I'll remember the bloodworms and mosquito larva for future reference! He's still eating the BettaMin stuff pretty enthusiastically. I'm feeding him small amounts a couple of times a day to try to get him back in shape from fasting so long.

The snails are small (half the size of my little fingernail) with dark colored shells -- they look like the pictures of pond snails I've seen. I've seen eggs, but no baby snails. I don't know if Puck could be eating the eggs or baby snails, but the adults ones seem to be surviving.

The other fish I have are so far are corys and cardinals... the cards eat flakes, but I don't know that they'd do well being moved between tanks. If it would be worth it, my LFS does stock some very small fish... I've seen Galaxy Rasboras and Pygmy Corys. Also Scarlet Badis, but I hear those are picky eaters. If any of those would be ok to go in with him in a 5-gallon hex I could do that, but I've kind of assumed the tank is too small for other fish. If the BettaMin stuff is ok for him, I don't mind sticking with it. It does have brown rice and wheat gluten, but the first ingredient is fish meal.

Thanks for all the help; I really appreciate it and so does Puck, even if he doesn't know it. :)

08-31-2009, 01:41 PM
Well it sounds like you are on top of everything and he must be getting food from something if he is lasting this long!
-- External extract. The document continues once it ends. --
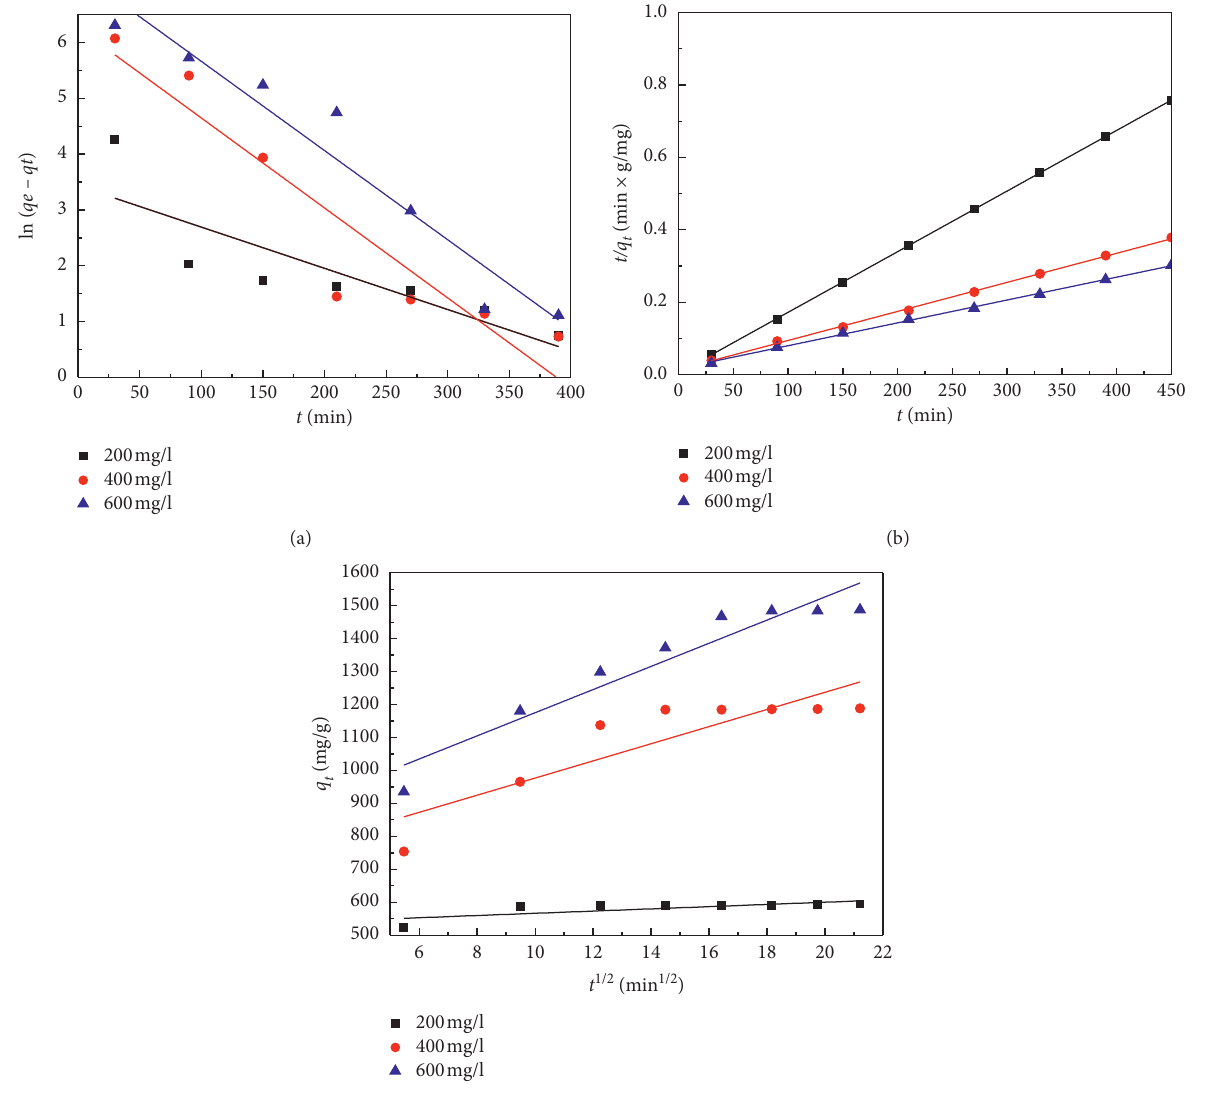
Figure 9: Adsorption kinetics of the AR88 adsorption by PPAC: (a) pseudo-first-order; (b) pseudo-second-order; (c) intraparticle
Mine also likes the frozen blood worms, I try to switch it up and give him those a couple times a week, just an ity bity chunk. I got mine from my LFS for my other fish but I know he likes them too. If you haven't dealt with them before, it is kind of gross for awhile. They come in packs of two individual size "sheets" and I cut up a bunch of tiny chunks, reseal packs and just get out a chunk as needed. Of course they are frozen but when you get them out and they thaw around the edges, it does look like blood. Really you get used to it tho the fish love it and I feel like they are healthy for fish. I use Hikari (sp?) I know PetCO carries them in a little fridge in the fish section. I think I paid $7 for mine and it's lasted me months with how little I use. Whenever I use them I wash my hands really well after, and rinse out the brine net (I use it to thaw FBW in the fish water for about 30 seconds before swishing it out for the fish to eat, not supposed to feed them frozen). And whenever I cut up the chunks I make sure to bleach and clean counter really well. Just some word of advise on FBW if you haven't used them before....:22:

08-31-2009, 03:34 PM
As long as he's eating happily (the little buggers are ALWAYS hungry) I wouldn't worry about taking any of the other measures I mentioned. That was only to get him to eat something that he wasn't happy about. Though bloodworms and mosquito larvae do make good treats from time to time.

If the fins are growing back, you've got nothing to worry about. Just keep the water extra clean until they've fully recovered, just to make sure. Bettas are tough little guys, and tend to recover very quickly.

If the snails have dark shells they're probably too hard for Puck to eat. Mine picked off the tiny babies and the eggs that came in on some of my plants, but left the parents alone. I had to trap those buggers to get rid of them.

Sounds like Puck's on the road to recovery. Sometimes they just need some time to come around to YOUR way of keeping them; it can be kinda traumatic to suddenly be taken care of after having to live in a small cup in the shop. Good job, and good luck!